Problem requirements
In the Avro forum thread, which test does Doug point to as an example of a non-Avro reducer?

Re: AVRO threatening to ruin Christmas

Posted by Terry Healy <th...@bnl.gov>.
Doug-

I have tried to use that Test as a reference, but being new to this I
can't reconcile the "missing" mapper or bridge the gap in my mind
between a SequenceFile input rather than an Avro file. So I still wind
up with the "AvroFlowWritable cannot be cast to
org.apache.avro.generic.IndexedRecord" exception.

Have a good Christmas - maybe I'll get an Avro book.

-TH

On 12/21/2012 02:09 PM, Doug Cutting wrote:
> On Fri, Dec 21, 2012 at 9:56 AM, Terry Healy <th...@bnl.gov> wrote:
>> "For jobs
>> whose input is an Avro data file and which use an AvroMapper, but whose
>> reducer is a non-Avro Reducer and whose output is a non-Avro format:".
> [ ...]
>>     public static class AvroFlowReducer extends AvroReducer
> 
> It looks to me like your reducer is an Avro reducer when in this case
> you should instead subclass org.apache.hadoop,mapred.Reducer.
> 
> An example of this is in TestSequenceFileReader#testNonAvroReducer:
> 
> http://s.apache.org/testnonavroreducer
> 
> I hope this helps.
> 
> Doug
> 

Re: AVRO threatening to ruin Christmas

Posted by Doug Cutting <cu...@apache.org>.
On Fri, Dec 21, 2012 at 9:56 AM, Terry Healy <th...@bnl.gov> wrote:
> "For jobs
> whose input is an Avro data file and which use an AvroMapper, but whose
> reducer is a non-Avro Reducer and whose output is a non-Avro format:".
[ ...]
>     public static class AvroFlowReducer extends AvroReducer

It looks to me like your reducer is an Avro reducer when in this case
you should instead subclass org.apache.hadoop,mapred.Reducer.

An example of this is in TestSequenceFileReader#testNonAvroReducer:

http://s.apache.org/testnonavroreducer

I hope this helps.

Doug

Limb landmark coordinates:
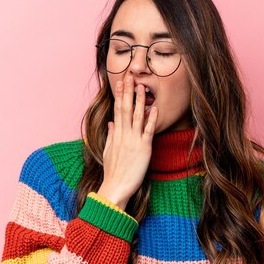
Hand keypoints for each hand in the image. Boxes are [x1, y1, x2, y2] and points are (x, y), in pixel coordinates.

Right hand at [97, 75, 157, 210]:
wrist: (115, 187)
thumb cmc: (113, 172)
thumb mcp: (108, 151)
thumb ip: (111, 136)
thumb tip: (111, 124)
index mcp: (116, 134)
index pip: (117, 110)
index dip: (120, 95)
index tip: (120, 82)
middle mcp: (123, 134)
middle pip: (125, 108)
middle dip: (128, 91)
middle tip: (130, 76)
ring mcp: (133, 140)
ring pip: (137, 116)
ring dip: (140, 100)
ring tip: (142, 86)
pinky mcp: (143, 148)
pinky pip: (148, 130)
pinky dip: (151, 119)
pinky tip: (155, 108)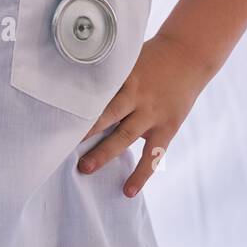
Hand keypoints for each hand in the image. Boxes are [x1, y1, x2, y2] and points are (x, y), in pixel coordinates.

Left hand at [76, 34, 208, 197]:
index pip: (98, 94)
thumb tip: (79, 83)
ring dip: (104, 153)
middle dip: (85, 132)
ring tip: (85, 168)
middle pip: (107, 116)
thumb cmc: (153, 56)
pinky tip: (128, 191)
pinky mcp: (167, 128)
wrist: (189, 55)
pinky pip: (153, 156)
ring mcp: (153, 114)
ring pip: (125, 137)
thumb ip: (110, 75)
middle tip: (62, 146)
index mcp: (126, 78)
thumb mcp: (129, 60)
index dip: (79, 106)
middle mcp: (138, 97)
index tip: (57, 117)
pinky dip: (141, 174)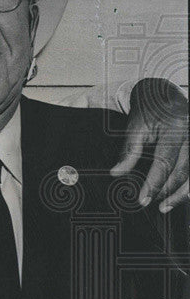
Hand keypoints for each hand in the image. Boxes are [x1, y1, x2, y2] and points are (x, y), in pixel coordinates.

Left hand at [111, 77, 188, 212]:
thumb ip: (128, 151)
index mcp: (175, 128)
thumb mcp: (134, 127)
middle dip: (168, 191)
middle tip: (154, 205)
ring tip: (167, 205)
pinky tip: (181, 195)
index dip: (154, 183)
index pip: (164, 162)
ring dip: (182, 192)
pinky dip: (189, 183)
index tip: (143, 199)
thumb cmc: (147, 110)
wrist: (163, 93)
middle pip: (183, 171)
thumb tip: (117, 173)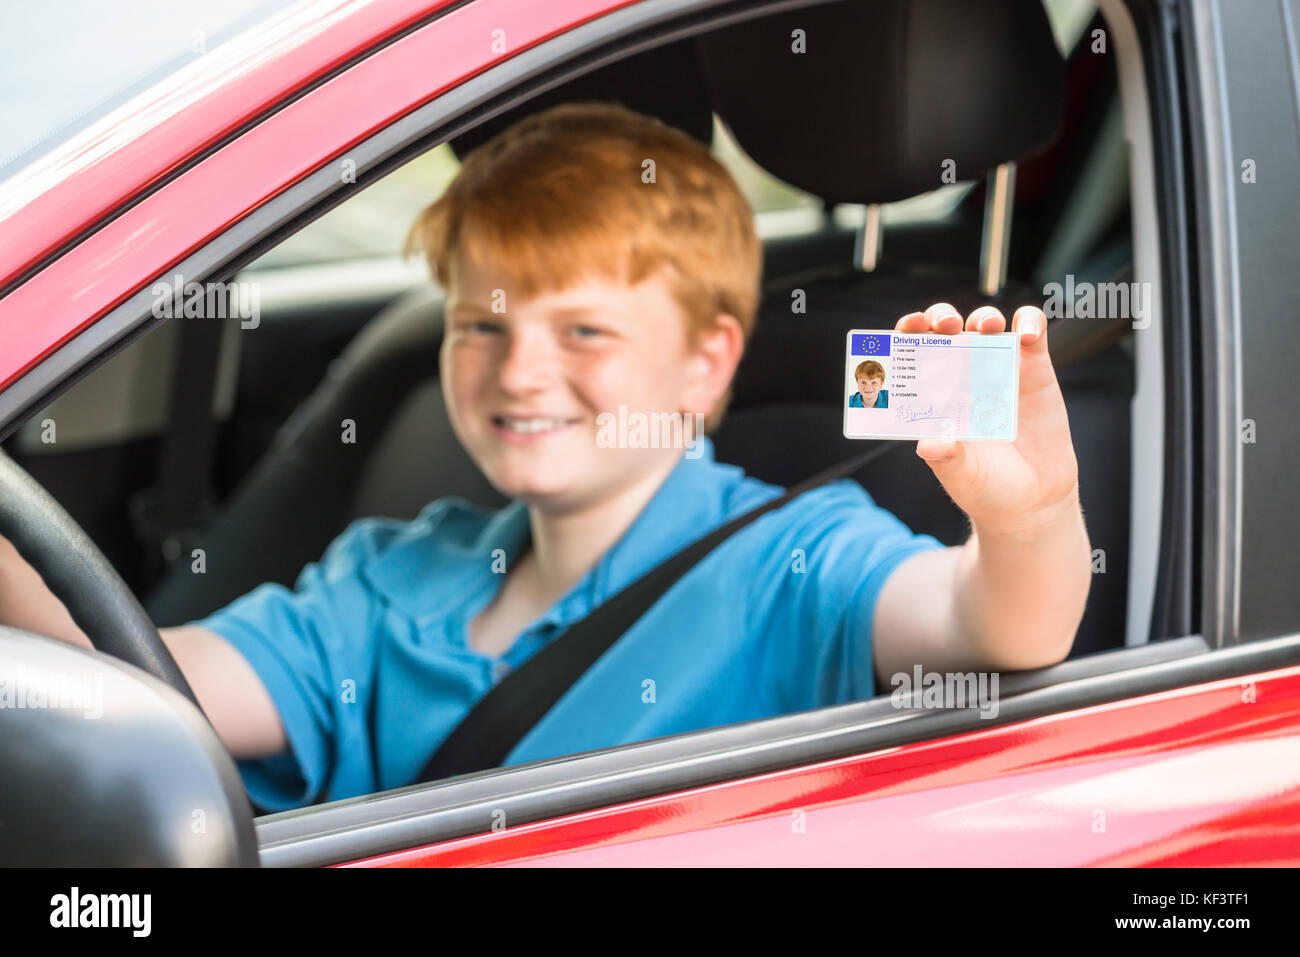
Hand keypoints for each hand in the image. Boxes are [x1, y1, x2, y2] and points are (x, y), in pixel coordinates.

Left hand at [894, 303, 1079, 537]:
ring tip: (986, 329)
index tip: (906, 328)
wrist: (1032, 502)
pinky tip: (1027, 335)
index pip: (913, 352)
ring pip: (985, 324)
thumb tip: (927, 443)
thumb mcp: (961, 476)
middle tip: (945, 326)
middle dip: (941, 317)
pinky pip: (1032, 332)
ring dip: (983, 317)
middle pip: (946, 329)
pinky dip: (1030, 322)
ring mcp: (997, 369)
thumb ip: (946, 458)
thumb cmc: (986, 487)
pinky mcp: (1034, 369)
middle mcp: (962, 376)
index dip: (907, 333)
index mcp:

Solution
TestSequenceFileReader#testNonAvroReducer